(2010-07-23) Rosenbaum Tech Vs Psych Scarcity

Benjamin Rosenbaum doesn't believe that Technological Determinism leads to the Economics Of Abundance. (Whuffie, Network Economy)

Real-world high tech production is not actually getting more distributed at its core... The amateurization of everything from hardware-hacking to media creation is predicated on Moore's law, and Moore's law is effected -- and can only be effected -- in vast clean-room factories using vast amounts of energy and water and ever more exotic materials, like the niobium pillaged from the Central African killing fields... In the real world, the labor that the bored sysadmin contributes to Apache (Open Source) is surplus created by the hyperefficient operations of state-mediated market capitalism; it does not exist without container ships and their oil spills, without tons of cyanide poured into open pit mines, strikebreaking goons (or, yet more efficient, rogue paramilitaries) running those mines and factories, without stock quotes and hedge funds, without middle-managers and tech support people and sales reps worried about saving for their kids' college tuition.
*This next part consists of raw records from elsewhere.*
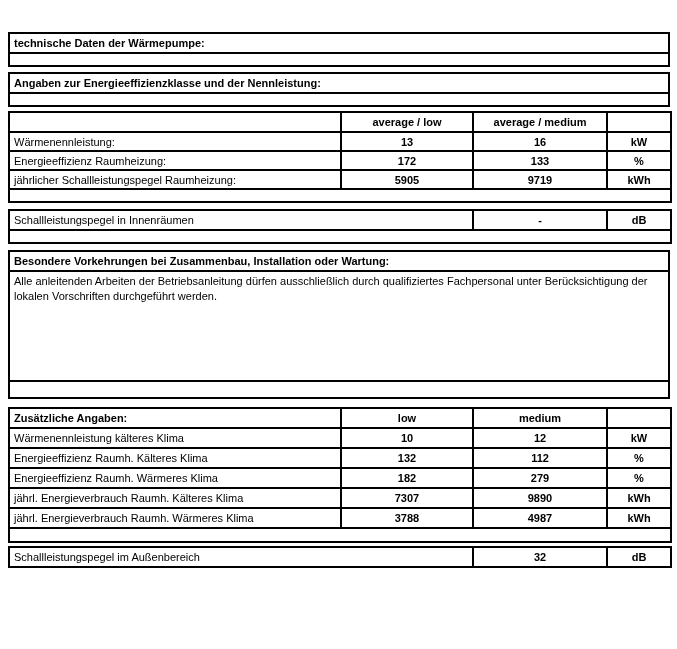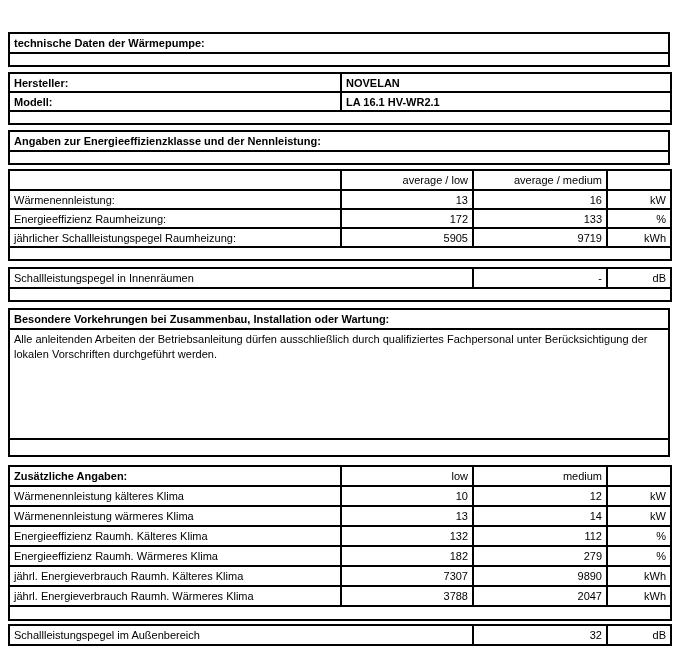--- a/index.html
+++ b/index.html
@@ -28,21 +28,21 @@
   }
   td {
     border: 2px solid #000000;
     padding: 0 4px;
     vertical-align: middle;
     overflow: hidden;
     white-space: nowrap;
     background: #ffffff;
   }
   .bold { font-weight: bold; }
-  .center { text-align: right; }
+  .center { text-align: center; font-weight: bold; }
   .left { text-align: left; }
 
   
   tr.h-title  td { height: 18px; }
   tr.h-empty  td { height: 11px; }
   tr.h-data   td { height: 17px; }
   tr.h-head   td { height: 18px; }
   tr.h-data7  td { height: 18px; }
   tr.h-empty7 td { height: 12px; }
   tr.h-text   td {
@@ -70,39 +70,20 @@
     <tbody>
         <tr class="h-title">
       <td class="bold left">technische Daten der Wärmepumpe:</td>
     </tr>
     <tr class="h-empty">
       <td></td>
     </tr>
   </tbody>
     </table>
 
-  <table class="gap5">
-    <colgroup>
-        <col style="width:332px">
-        <col style="width:330px">
-      </colgroup>
-    <tbody>
-        <tr class="h-data">
-      <td class="bold left">Hersteller:</td>
-      <td class="bold left">NOVELAN</td>
-    </tr>
-    <tr class="h-data">
-      <td class="bold left">Modell:</td>
-      <td class="bold left">LA 16.1 HV-WR2.1</td>
-    </tr>
-    <tr class="h-empty">
-      <td colspan="2"></td>
-    </tr>
-  </tbody>
-    </table>
 
   <table class="gap5">
     <tbody>
         <tr class="h-title">
       <td class="bold left">Angaben zur Energieeffizienzklasse und der Nennleistung:</td>
     </tr>
     <tr class="h-empty">
       <td></td>
     </tr>
   </tbody>
@@ -192,47 +173,41 @@
       <td class="center">medium</td>
       <td></td>
     </tr>
     <tr class="h-data7">
       <td class="left">Wärmenennleistung kälteres Klima</td>
       <td class="center">10</td>
       <td class="center">12</td>
       <td class="center">kW</td>
     </tr>
     <tr class="h-data7">
-      <td class="left">Wärmenennleistung wärmeres Klima</td>
-      <td class="center">13</td>
-      <td class="center">14</td>
-      <td class="center">kW</td>
-    </tr>
-    <tr class="h-data7">
       <td class="left">Energieeffizienz Raumh. Kälteres Klima</td>
       <td class="center">132</td>
       <td class="center">112</td>
       <td class="center">%</td>
     </tr>
     <tr class="h-data7">
       <td class="left">Energieeffizienz Raumh. Wärmeres Klima</td>
       <td class="center">182</td>
       <td class="center">279</td>
       <td class="center">%</td>
     </tr>
     <tr class="h-data7">
       <td class="left">jährl. Energieverbrauch Raumh. Kälteres Klima</td>
       <td class="center">7307</td>
       <td class="center">9890</td>
       <td class="center">kWh</td>
     </tr>
     <tr class="h-data7">
       <td class="left">jährl. Energieverbrauch Raumh. Wärmeres Klima</td>
       <td class="center">3788</td>
-      <td class="center">2047</td>
+      <td class="center">4987</td>
       <td class="center">kWh</td>
     </tr>
     <tr class="h-empty7">
       <td colspan="4"></td>
     </tr>
   </tbody>
     </table>
 
   <table class="gap3">
     <colgroup>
The second problem with technologically hand-waving an end to scarcity and a world of abundance, is that scarcity and abundance are not properties of the physical world. They are psychological effects.
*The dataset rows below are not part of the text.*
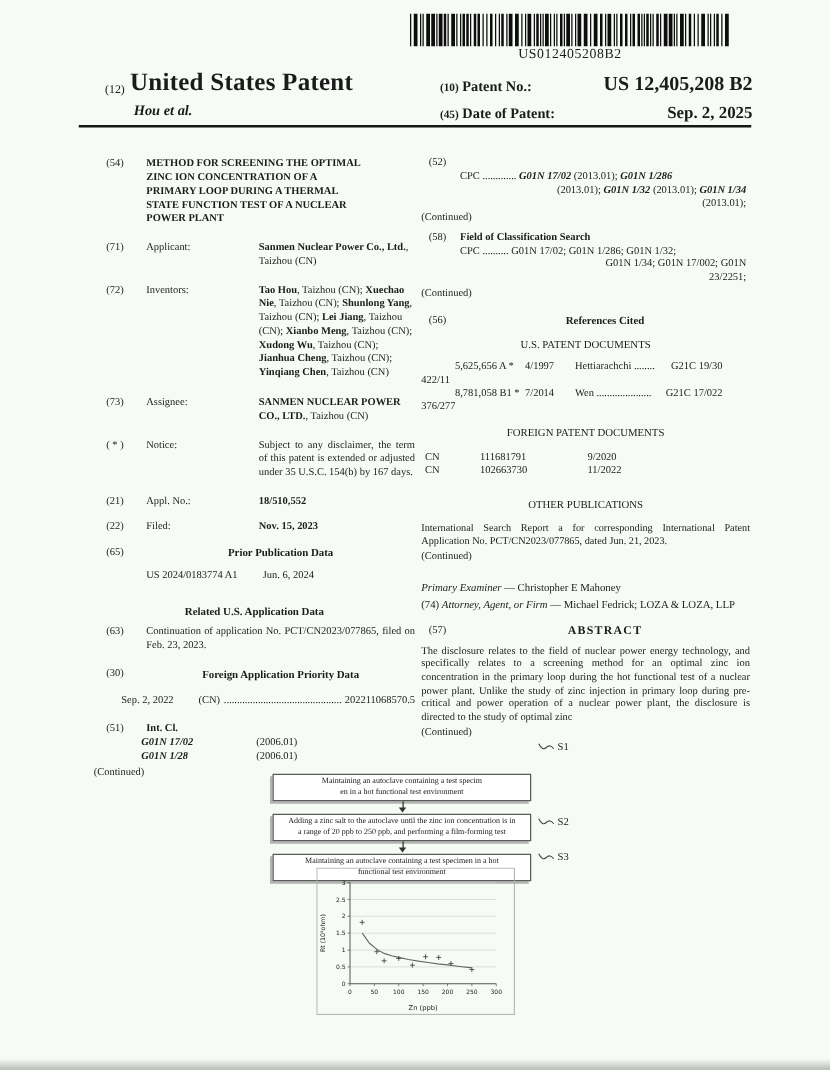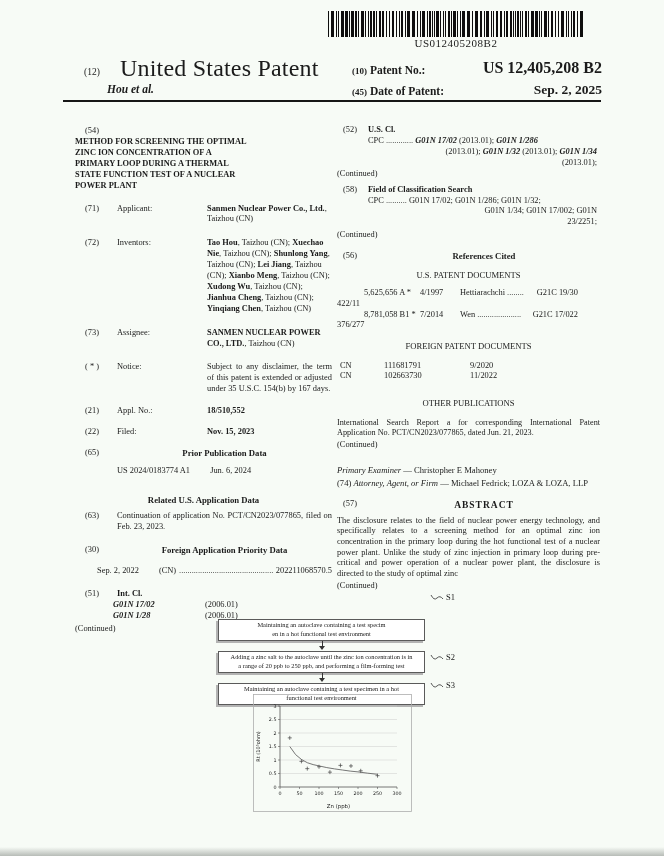--- a/index.html
+++ b/index.html
@@ -7,21 +7,21 @@
        font-family:"Liberation Serif",serif;color:#1b1b1b;}
   .page{position:relative;width:664px;height:856px;background:#f7fbf6;}
   .bottom-fade{position:absolute;left:0;right:0;bottom:0;height:9px;
        background:linear-gradient(rgba(190,196,190,0),#b7bcb7);}
   
   .bc{position:absolute;left:320px;top:11px;width:272px;text-align:center;}
   .bc-bars{height:26px;display:flex;justify-content:center;}
   .bar{background:#0e0e0e;height:100%;flex:none;}
   .bc-text{font-size:11px;margin-top:0px;letter-spacing:0.5px;}
   .h12{position:absolute;left:84px;top:67px;font-size:9.5px;}
-  .htitle{position:absolute;left:120px;top:55px;font-size:24px;font-weight:normal;letter-spacing:0.2px;}
+  .htitle{position:absolute;left:104px;top:55px;font-size:20px;font-weight:bold;letter-spacing:0.2px;}
   .hsub{position:absolute;left:107px;top:83px;font-size:11.5px;font-weight:bold;font-style:italic;}
   .hline{position:absolute;font-size:11.5px;font-weight:bold;}
   .hline .paren{font-size:9px;font-weight:bold;}
   .hpn{position:absolute;right:62px;top:59px;font-size:16px;font-weight:bold;}
   .hdt{position:absolute;right:62px;top:82px;font-size:13.5px;font-weight:bold;}
   .rule{position:absolute;left:63px;top:100px;width:538px;height:2px;background:#161616;}
   
   .col{position:absolute;top:118px;font-size:8.4px;line-height:1.3;}
   .col-left{left:75px;width:257px;}
   .col-right{left:337px;width:263px;}
@@ -166,21 +166,21 @@
   <span class="h12">(12)</span>
   <span class="htitle">United States Patent</span>
   <span class="hsub">Hou et al.</span>
   <span class="hline" style="left:352px;top:64px;"><span class="paren">(10)</span> <span>Patent No.:</span></span>
   <span class="hpn">US 12,405,208 B2</span>
   <span class="hline" style="left:352px;top:85px;"><span class="paren">(45)</span> <span>Date of Patent:</span></span>
   <span class="hdt">Sep. 2, 2025</span>
   <div class="rule"></div>
 
   <div class="col col-left">
-    <div class="sec" style="margin-top:8px;flex-direction:column;">
+    <div class="sec" style="margin-top:8px;">
       <span class="tag">(54)</span>
       <span class="val b pre">METHOD FOR SCREENING THE OPTIMAL
 ZINC ION CONCENTRATION OF A
 PRIMARY LOOP DURING A THERMAL
 STATE FUNCTION TEST OF A NUCLEAR
 POWER PLANT</span>
     </div>
     <div class="sec" style="margin-top:12px;">
       <span class="tag">(71)</span>
       <span class="val inner">
@@ -257,21 +257,20 @@
     <div class="intcl">
       <span class="code bi">G01N 1/28</span>
       <span>(2006.01)</span>
     </div>
     <div class="cont" style="margin-top:2px;">(Continued)</div>
   </div>
 
   <div class="col col-right">
     <div class="sec" style="margin-top:7px;">
       <span class="tagr">(52)</span>
-      <span class="val b">U.S. Cl.</span>
     </div>
     <div class="cpc1"><span>CPC ............. </span><span class="bi">G01N 17/02</span><span> (2013.01); </span><span class="bi">G01N 1/286</span></div>
     <div class="cpcr"><span>(2013.01); </span><span class="bi">G01N 1/32</span><span> (2013.01); </span><span class="bi">G01N 1/34</span></div>
     <div class="cpcr"><span>(2013.01);</span></div>
     <div class="cont">(Continued)</div>
     <div class="sec" style="margin-top:5px;">
       <span class="tagr">(58)</span>
       <span class="val b">Field of Classification Search</span>
     </div>
     <div class="cpc1">CPC .......... G01N 17/02; G01N 1/286; G01N 1/32;</div>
There are niches in the modern world which keep the operations of the money economy mostly outside their borders -- families, kibbutzim, communes, monasteries, some aspects of academia. There are dumpster-diving squatter freegans now living sort of outside the money economy, giving away what they have instead of hoarding it. There is open source and freecycle and the kinds of sharing projects profiled on shareable.net. What would it take for these scattered pockets to coalesce and snowball, to become the dominant forms of social organization... and to be good at it? (Because let us not kid ourselves; it is our centralized, ruthlessly efficient money economy that enables so many of us to inhabit the world at the population densities we do. I am a big fan of buying the goods of little family-run organic farms at the local farmer's market, but it is the vast agribusiness farms with flotillas of giant combines harvesting selectively bred grain with computer-orchestrated timing that make it possible for most of the over six billion people in the world to eat). More to the point -- for this is SciFi we're engaged in, not Futurism -- what sfnal device could we posit to make such a shift plausible -- at least for the suspension of belief of a skeptical reader, at least for the length of a story?

Update: Charlie Stross considers the Complexity of modern Civilization to be irreducible. Implications for Resilience?